September 20th, 2009 in Pittsburgh, the (USW) United Steel Workers Union and (U.E.) United Electrical Workers have endorsed and will be mobilizing for the March for Jobs.
Dear Union Friends, We urge you to join a broad cross section of community, labor, religious and progressive activists in Pittsburgh for a National March for Jobs to help revive Rev. Dr. Martin Luther King Jr.’s dream of a movement for full employment. The March will assemble after church services at 2 p.m., Sunday, Sept. 20, in front of the Monumental Baptist Church, Soho and Wylie Streets, in the historic Hill District of Pittsburgh. Buses, cars and vans will be coming from all over the country  from as far away as Los Angeles and the Bay area and as near as Warren and Youngstown, Ohio. Please endorse the March for Jobs. More importantly, encourage your members to participate. Bring your union banners and signs. Help those hardest hit: the jobless and homeless by donating funds for transportation and food.

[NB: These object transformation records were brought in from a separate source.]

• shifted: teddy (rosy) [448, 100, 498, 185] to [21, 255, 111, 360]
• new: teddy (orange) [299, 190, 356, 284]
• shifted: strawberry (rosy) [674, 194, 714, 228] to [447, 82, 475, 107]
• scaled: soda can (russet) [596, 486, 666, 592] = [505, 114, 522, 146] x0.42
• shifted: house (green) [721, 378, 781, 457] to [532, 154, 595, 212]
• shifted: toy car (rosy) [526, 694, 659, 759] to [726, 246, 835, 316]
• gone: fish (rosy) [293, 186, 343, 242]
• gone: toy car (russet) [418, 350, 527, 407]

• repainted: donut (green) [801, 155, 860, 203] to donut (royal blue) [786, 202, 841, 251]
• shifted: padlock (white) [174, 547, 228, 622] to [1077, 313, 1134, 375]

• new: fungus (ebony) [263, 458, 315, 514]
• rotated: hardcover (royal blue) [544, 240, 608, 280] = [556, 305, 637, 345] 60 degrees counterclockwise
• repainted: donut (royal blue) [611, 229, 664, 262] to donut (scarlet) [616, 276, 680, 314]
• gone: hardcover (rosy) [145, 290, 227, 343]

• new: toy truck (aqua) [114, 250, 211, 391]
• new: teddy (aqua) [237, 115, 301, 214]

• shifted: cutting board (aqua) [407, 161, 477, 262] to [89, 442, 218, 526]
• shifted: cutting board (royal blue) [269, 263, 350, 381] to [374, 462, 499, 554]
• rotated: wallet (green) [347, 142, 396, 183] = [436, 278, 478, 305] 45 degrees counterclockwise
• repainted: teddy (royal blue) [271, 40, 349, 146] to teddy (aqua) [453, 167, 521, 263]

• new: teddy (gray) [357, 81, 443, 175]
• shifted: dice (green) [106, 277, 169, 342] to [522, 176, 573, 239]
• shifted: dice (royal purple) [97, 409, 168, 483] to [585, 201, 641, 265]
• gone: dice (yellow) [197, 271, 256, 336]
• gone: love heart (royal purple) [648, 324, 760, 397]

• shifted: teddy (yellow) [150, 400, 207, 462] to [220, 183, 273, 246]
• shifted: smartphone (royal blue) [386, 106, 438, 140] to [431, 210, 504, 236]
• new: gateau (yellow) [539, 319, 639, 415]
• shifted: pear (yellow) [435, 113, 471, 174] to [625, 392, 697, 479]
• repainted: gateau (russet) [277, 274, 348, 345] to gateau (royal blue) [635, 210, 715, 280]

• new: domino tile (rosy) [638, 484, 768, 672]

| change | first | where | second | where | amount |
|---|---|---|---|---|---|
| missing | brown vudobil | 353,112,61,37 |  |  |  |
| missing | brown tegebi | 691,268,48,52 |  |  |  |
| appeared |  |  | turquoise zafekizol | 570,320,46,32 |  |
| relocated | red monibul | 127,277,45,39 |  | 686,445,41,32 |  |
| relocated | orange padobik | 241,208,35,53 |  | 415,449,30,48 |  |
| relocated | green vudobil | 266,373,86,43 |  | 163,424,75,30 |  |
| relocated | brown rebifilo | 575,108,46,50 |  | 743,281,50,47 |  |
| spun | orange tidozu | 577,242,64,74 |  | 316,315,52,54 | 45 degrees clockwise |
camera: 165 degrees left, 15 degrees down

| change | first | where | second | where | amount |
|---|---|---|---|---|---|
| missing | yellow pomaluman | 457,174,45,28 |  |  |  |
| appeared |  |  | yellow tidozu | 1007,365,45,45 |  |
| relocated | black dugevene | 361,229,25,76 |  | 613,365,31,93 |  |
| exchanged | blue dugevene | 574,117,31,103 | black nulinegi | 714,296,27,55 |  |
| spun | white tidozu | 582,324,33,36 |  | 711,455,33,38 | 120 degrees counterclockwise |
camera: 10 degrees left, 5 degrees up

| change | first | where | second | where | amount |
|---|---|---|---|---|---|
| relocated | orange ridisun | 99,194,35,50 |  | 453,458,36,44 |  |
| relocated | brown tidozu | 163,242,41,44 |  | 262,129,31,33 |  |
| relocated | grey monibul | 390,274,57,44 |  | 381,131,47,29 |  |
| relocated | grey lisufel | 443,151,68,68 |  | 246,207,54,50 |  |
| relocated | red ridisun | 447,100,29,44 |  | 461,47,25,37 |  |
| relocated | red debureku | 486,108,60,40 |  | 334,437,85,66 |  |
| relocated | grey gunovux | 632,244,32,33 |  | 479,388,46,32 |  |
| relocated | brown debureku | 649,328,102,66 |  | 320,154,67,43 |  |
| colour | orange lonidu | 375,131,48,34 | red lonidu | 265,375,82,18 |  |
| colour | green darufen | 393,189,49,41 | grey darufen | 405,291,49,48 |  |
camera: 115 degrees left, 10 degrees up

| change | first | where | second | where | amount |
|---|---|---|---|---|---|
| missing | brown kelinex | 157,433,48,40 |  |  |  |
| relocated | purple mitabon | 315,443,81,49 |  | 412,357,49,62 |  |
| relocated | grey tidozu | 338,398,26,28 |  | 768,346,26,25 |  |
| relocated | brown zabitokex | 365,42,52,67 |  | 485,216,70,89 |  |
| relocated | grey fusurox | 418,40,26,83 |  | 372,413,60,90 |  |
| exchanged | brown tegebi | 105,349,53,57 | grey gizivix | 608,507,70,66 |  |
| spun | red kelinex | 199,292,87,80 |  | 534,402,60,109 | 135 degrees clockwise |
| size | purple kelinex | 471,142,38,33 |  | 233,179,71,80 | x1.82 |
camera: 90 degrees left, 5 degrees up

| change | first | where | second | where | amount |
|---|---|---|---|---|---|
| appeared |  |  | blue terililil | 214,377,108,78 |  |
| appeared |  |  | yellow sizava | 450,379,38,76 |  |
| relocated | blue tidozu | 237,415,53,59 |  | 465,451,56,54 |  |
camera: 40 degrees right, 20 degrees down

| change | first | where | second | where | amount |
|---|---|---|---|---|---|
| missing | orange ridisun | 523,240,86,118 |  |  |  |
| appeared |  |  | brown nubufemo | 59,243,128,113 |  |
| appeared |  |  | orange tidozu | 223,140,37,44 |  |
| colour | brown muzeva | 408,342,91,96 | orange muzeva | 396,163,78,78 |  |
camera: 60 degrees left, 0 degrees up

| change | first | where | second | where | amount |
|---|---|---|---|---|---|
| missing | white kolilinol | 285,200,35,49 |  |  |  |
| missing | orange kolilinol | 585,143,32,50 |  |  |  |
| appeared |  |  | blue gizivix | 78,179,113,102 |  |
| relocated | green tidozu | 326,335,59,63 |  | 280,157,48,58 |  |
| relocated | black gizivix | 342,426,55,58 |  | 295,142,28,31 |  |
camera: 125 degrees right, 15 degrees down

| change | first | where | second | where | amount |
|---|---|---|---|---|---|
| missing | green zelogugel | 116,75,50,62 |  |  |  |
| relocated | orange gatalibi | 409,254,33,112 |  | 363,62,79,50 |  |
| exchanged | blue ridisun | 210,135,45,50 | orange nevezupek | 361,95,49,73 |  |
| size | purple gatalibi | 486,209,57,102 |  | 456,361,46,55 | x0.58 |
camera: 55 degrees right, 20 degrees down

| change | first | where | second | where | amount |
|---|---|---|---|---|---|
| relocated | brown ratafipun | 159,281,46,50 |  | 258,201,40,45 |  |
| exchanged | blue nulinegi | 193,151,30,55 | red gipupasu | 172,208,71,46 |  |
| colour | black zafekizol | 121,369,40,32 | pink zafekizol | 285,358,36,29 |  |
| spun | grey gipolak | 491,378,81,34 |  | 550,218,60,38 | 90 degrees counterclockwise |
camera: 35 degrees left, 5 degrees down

Today we need a movement for the right to a job more than ever. New York Times columnist Bob Herbert wrote that rising unemployment and underemployment are “by far, the nation’s biggest problem and should be its No. 1 priority,” in a recent piece entitled “A Scary Reality.” Union advocates have rightfully pointed out two major facts: the official unemployment figures do not include workers who have given up looking for jobs and a huge number of higher-paying union jobs will be permanently lost.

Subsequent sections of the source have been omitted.